# winged demon progress



## cqedens137 (Sep 27, 2007)

well i got a chance to work on my winged demon last night. the arms and wings a wrapped with batting and cheese cloth. will make his back and ribs this evening. hopefully i can start coating everything this weekend.


----------



## joker (Sep 25, 2007)

Looks like a great start...I wished I had found this forum long before I started swiping my bank card this year. I bought this little guy from Spirit Store.










It wasn't a bad price ($34.99), but I could have built it (probably larger) for less, with the information and resources from this website. Not to mention the fun and satisfaction it would have been to do myself.

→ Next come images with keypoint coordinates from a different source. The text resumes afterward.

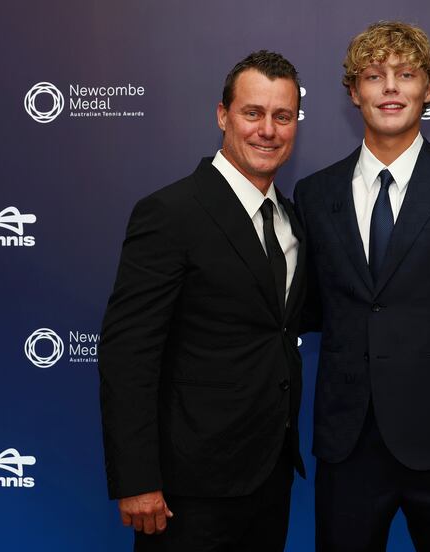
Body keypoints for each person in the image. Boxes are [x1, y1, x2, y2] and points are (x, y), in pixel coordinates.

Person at [294, 22, 430, 551]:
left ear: (429, 89)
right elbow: (302, 309)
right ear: (354, 92)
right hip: (346, 449)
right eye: (374, 76)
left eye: (406, 74)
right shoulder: (314, 192)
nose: (390, 87)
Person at [98, 50, 306, 551]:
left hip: (271, 476)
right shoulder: (170, 213)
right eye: (252, 113)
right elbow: (129, 352)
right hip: (186, 488)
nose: (268, 130)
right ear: (223, 115)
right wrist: (137, 479)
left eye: (283, 116)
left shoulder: (292, 220)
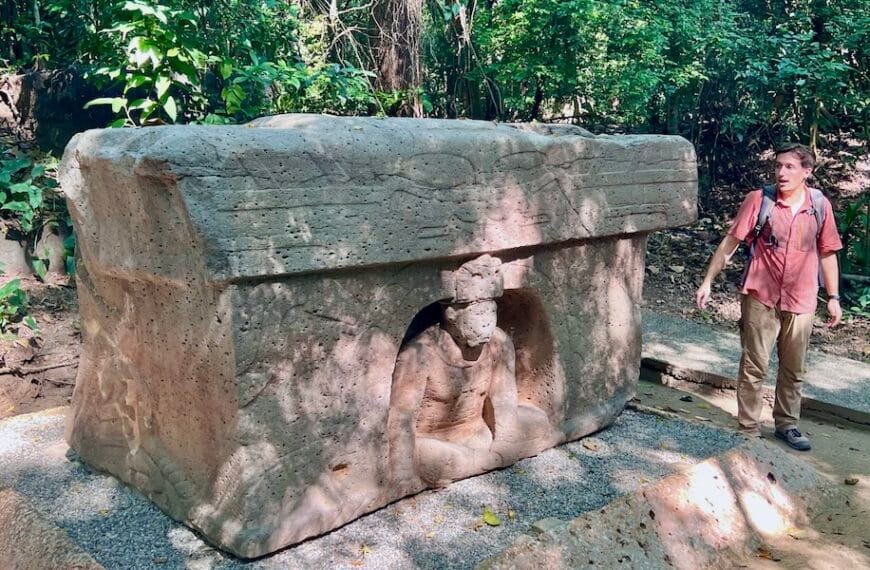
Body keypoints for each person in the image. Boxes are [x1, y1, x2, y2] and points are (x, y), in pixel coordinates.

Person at [695, 143, 843, 451]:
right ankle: (747, 428)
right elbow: (730, 243)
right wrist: (708, 281)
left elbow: (828, 253)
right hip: (761, 295)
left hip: (802, 300)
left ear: (807, 171)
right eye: (778, 166)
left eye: (790, 167)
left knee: (794, 368)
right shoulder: (759, 200)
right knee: (754, 364)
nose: (781, 172)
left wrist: (833, 296)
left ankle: (787, 424)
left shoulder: (819, 205)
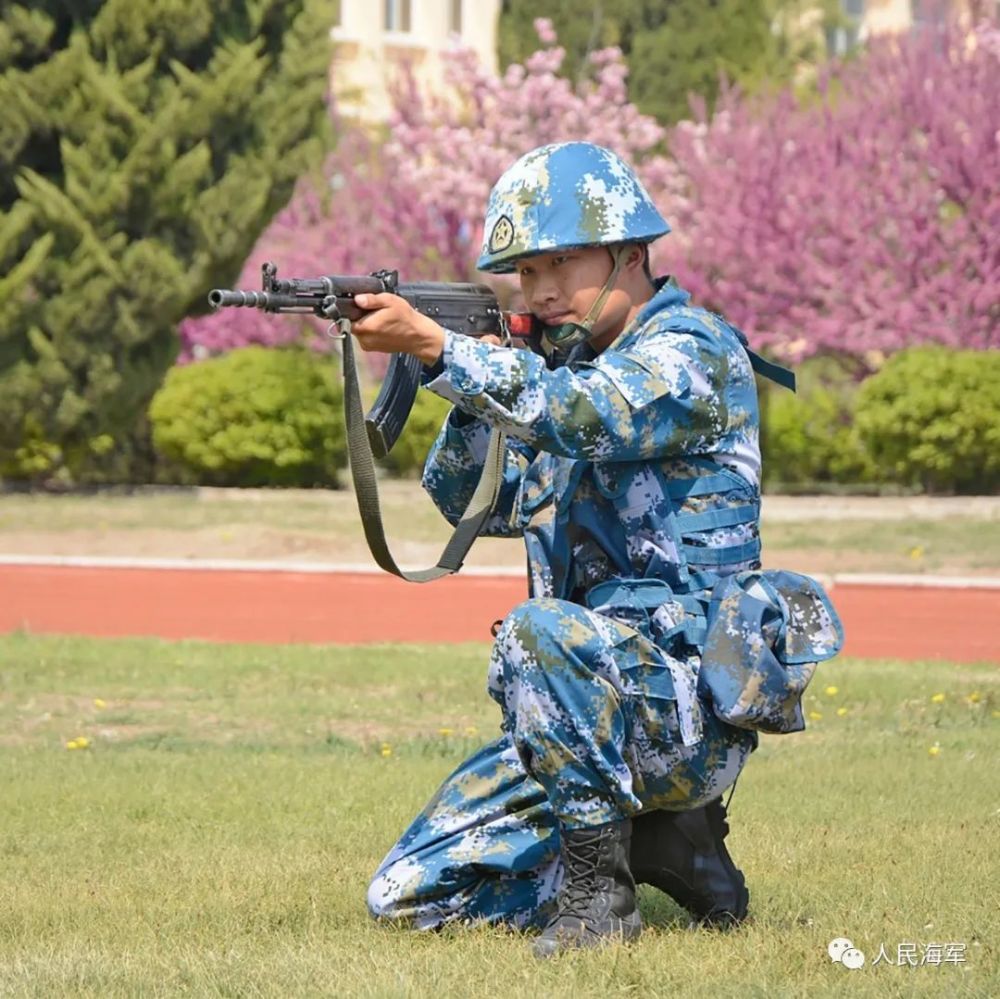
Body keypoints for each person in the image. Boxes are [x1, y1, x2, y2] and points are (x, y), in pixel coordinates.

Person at [350, 142, 843, 957]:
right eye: (525, 272)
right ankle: (664, 843)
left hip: (684, 707)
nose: (541, 290)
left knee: (537, 630)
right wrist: (483, 382)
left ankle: (598, 897)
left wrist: (446, 351)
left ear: (629, 253)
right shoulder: (555, 373)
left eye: (560, 264)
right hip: (580, 715)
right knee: (403, 898)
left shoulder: (692, 353)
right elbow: (465, 499)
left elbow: (586, 415)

Oh well maybe I can build his momma for next year.


----------



## jackielantern (Aug 28, 2007)

I'm guessing the base is wire? If so, what gauge?


----------



## cqedens137 (Sep 27, 2007)

jackielantern said:


> I'm guessing the base is wire? If so, what gauge?


yes 12 guage. it what i had on hand.

the batting i got from my mothers house, she is a quilter and has lots of scraps laying around.

i am currently working on the rib cage and backbone.


----------



## jackielantern (Aug 28, 2007)

Lookin good so far! I'm anxious to see the rest.

Thanks for the reply.


----------



## Lagrousome (Apr 12, 2007)

Same here! Can't wait to see more progress shots! That looks like it's gonna be really creepy!


----------



## Sickie Ickie (Jun 20, 2006)

I'm following your progress


----------



## AzKittie74 (Aug 10, 2007)

me 2 ;O)


----------



## cqedens137 (Sep 27, 2007)

finally more noticable progress:


wing membrane


rib cage and arms assembled no spine yet


----------



## Cassie7 (Sep 16, 2007)

That's great! Is that creepy cloth on the wings?


----------



## cqedens137 (Sep 27, 2007)

Cassie7 said:


> That's great! Is that creepy cloth on the wings?


no the first layer is tulle and the second is cheese cloth that is ripped distressed. all coated in liquid latex.


----------



## Sickie Ickie (Jun 20, 2006)

rib cage great stuff? if so, how did you bend it?


----------



## octoberist (Apr 3, 2007)

Great progress on the winged demon. My winged demon isn't nearly as far along.


----------



## cqedens137 (Sep 27, 2007)

Sickie Ickie said:


> rib cage great stuff? if so, how did you bend it?


now foam. just a wire armature and batting. very similar to vilethings design. i just didn't use styrofoam to make the spine, head, or arms, i am not that good at carving/shaping the styrofoam.

i am going to cut batting for the spine tonight. i also have to dig out the fcg drive rig to put it all together.


----------



## cqedens137 (Sep 27, 2007)

well some more progress.

the drive unit has been reassmebled and we have flight!

well ok sort of.

i need to work on the balance and hinge point for the wings.

*first wing test*


----------



## cqedens137 (Sep 27, 2007)

another video

and some night time photos from fri and saturday down at boy scout camp haunted trail:



this one is a time lapse photo with the demon flying:
. i thought it was a cool pic


----------



## octoberist (Apr 3, 2007)

Wow. 
It looks great in flight. 
The movements look smooth and natural. 
Just wonderful.


----------



## slightlymad (May 25, 2006)

Love it


----------



## dave the dead (Jan 31, 2007)

very nice prop! It really turned out great for ya!


----------



## Richie (Jan 4, 2007)

Wow! Great job!


----------